Generation X is most exposed to debt problems
GENERATION X, being people aged between 30 and 50 are struggling with debts more than any other sector of the Australian population. In fact experts are believe that these people can well be renamed to Generation Debt.
A new survey for bank RaboDirect found approximately 40 per cent of Gen X say their financial situation has declined over the past 12 months, one-third dont have enough emergency money to last more than two months, and one-third regularly only just manage to make it through to their next pay day. These people resort to maxing out credit cards, borrowing from family and friends as well as apply for payday loans to help them survive from payday to payday.
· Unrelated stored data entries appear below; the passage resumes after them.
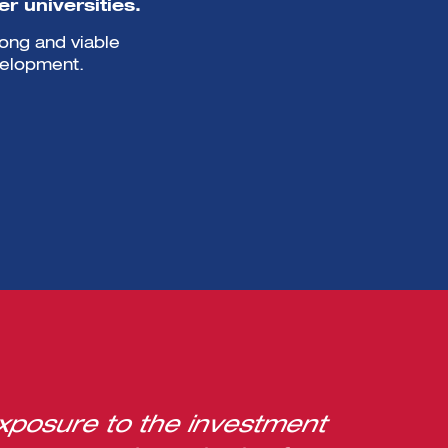
r universities.
rong and viable
velopment.
xposure to the investment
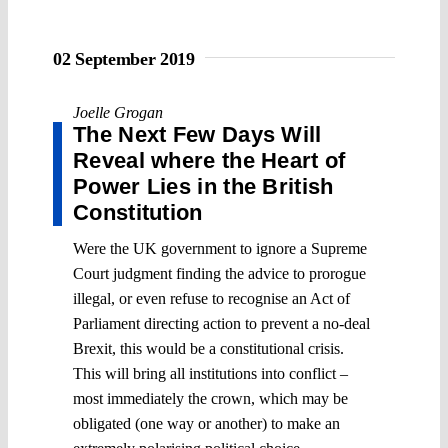
02 September 2019
Joelle Grogan
The Next Few Days Will
Reveal where the Heart of
Power Lies in the British
Constitution
Were the UK government to ignore a Supreme
Court judgment finding the advice to prorogue
illegal, or even refuse to recognise an Act of
Parliament directing action to prevent a no-deal
Brexit, this would be a constitutional crisis.
This will bring all institutions into conflict –
most immediately the crown, which may be
obligated (one way or another) to make an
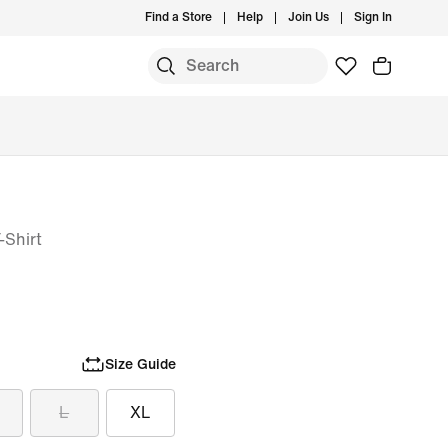
Find a Store
Help
Join Us
Sign In
-Shirt
Size Guide
L
XL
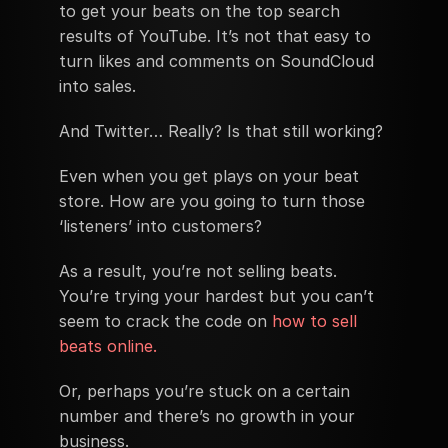
to get your beats on the top search 
results of YouTube. It’s not that easy to 
turn likes and comments on SoundCloud 
into sales.
And Twitter… Really? Is that still working?
Even when you get plays on your beat 
store. How are you going to turn those 
‘listeners’ into customers?
As a result, you’re not selling beats. 
You’re trying your hardest but you can’t 
seem to crack the code on 
how to sell 
beats online.
Or, perhaps you’re stuck on a certain 
number and there’s no growth in your 
business.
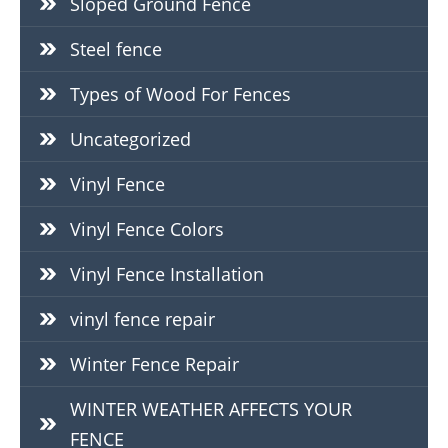
Sloped Ground Fence
Steel fence
Types of Wood For Fences
Uncategorized
Vinyl Fence
Vinyl Fence Colors
Vinyl Fence Installation
vinyl fence repair
Winter Fence Repair
WINTER WEATHER AFFECTS YOUR
FENCE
Gen X makes up about 40 per cent of the Australian population, according to the last Census, or about eight million people, which make them an influential group, RaboDirect general manager Greg McAweeney says.
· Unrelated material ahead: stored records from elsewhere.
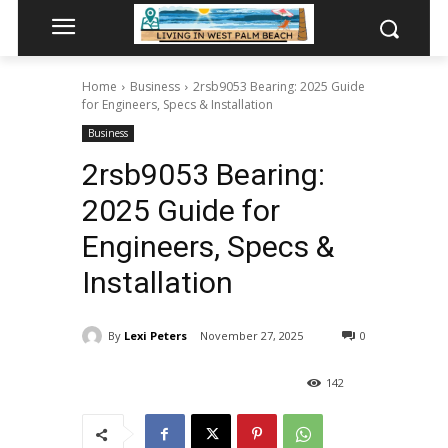
Home
Business
2rsb9053 Bearing: 2025 Guide
for Engineers, Specs & Installation
Business
2rsb9053 Bearing:
2025 Guide for
Engineers, Specs &
Installation
By
Lexi Peters
November 27, 2025
0
142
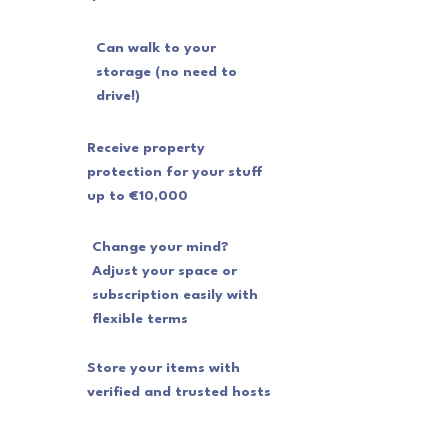
Can walk to your
storage (no need to
drive!)
Receive property
protection for your stuff
up to €10,000
Change your mind?
Adjust your space or
subscription easily with
flexible terms
Store your items with
verified and trusted hosts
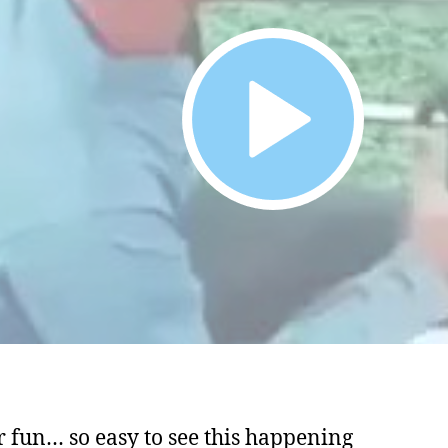
or fun… so easy to see this happening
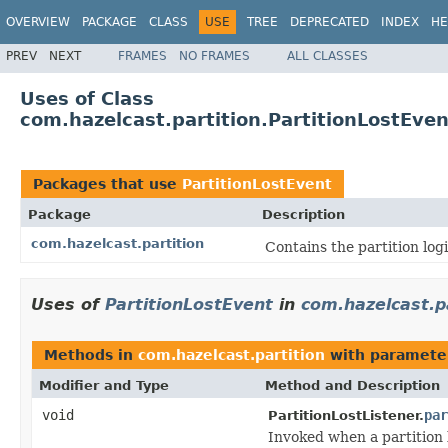
OVERVIEW
PACKAGE
CLASS
USE
TREE
DEPRECATED
INDEX
HE
PREV
NEXT
FRAMES
NO FRAMES
ALL CLASSES
Uses of Class
com.hazelcast.partition.PartitionLostEven
Packages that use
PartitionLostEvent
Package
Description
com.hazelcast.partition
Contains the partition logi
Uses of
PartitionLostEvent
in
com.hazelcast.p
Methods in
com.hazelcast.partition
with paramete
Modifier and Type
Method and Description
void
par
PartitionLostListener.
Invoked when a partition 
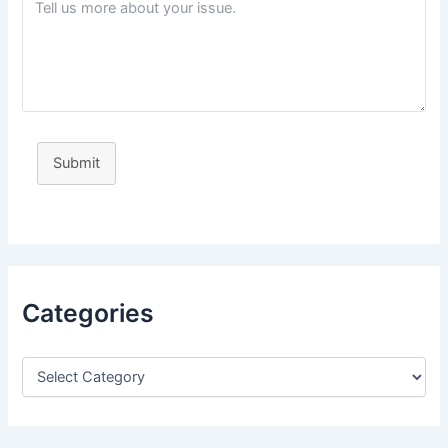
Submit
Categories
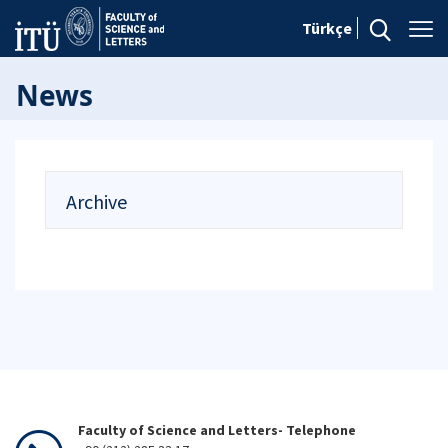
Türkçe
News
Archive
Faculty of Science and Letters- Telephone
Close to 2.5 million Australians in this age group always feel like theyre behind in payments and are only falling further into debt every month.
Debt recovery company Dun & Bradstreet also says Gen X is weighed down by their high levels of debts.
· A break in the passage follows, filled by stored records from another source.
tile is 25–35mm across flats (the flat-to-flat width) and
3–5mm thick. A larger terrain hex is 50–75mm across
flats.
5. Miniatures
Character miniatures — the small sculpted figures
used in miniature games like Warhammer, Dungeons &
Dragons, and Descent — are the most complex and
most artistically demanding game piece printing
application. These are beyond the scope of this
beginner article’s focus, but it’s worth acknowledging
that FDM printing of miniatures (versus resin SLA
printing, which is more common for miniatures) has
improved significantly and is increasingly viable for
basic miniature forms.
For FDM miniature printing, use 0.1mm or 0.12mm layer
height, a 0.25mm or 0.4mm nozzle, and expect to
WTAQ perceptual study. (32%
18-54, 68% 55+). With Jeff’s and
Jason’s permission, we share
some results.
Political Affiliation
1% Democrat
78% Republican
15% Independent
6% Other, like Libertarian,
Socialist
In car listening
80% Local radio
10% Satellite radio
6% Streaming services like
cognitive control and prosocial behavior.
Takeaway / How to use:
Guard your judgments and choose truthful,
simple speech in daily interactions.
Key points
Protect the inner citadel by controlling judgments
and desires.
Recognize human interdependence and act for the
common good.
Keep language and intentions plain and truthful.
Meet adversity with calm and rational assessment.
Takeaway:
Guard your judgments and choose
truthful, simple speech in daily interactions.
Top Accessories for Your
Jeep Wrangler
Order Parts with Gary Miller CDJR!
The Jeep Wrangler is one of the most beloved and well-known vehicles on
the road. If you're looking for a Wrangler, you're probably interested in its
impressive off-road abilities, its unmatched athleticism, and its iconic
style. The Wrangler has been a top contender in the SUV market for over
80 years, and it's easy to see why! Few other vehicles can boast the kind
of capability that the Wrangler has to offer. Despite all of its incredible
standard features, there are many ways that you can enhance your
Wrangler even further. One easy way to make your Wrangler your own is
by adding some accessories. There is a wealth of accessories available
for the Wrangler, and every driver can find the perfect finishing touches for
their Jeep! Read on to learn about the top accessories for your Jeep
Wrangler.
For years we have been talking about whether Baby Boomers have been saving enough for their retirements but not enough attention has been paid to the fact that Gen X is carrying more personal debt than any other previous generation at a similar age, Dun & Bradstreet chief executive Christine Christian says.
Around 40 per cent of Gen X said they would find it difficult to meet their loan repayments, with a similar proportion reporting they would use their credit card to buy something they otherwise couldnt afford. Once the credit cards are maxed out borrowers look at debt consolidation to reduce monthly repayments however often this becomes a never-ending cycle of more debt.
Data from survey company TNS Consultants found 30 to 50-year-olds have a high incidence of home loans and other borrowings compared with other age groups.
Around 66% have a credit card but in terms of repayments, this group is more likely to just make the minimum payment. This eventually brings their credit card debt into levels they can no longer afford. Given the declining values of property, borrowers who wish to consolidate credit card debt into their mortgage are finding that they either do not have sufficient equity, or sufficient income to be able to do so.
Baby Boomers are the most confident about their finances, the survey found. They know what the current interest rates are and they find dealing with their finances less stressful.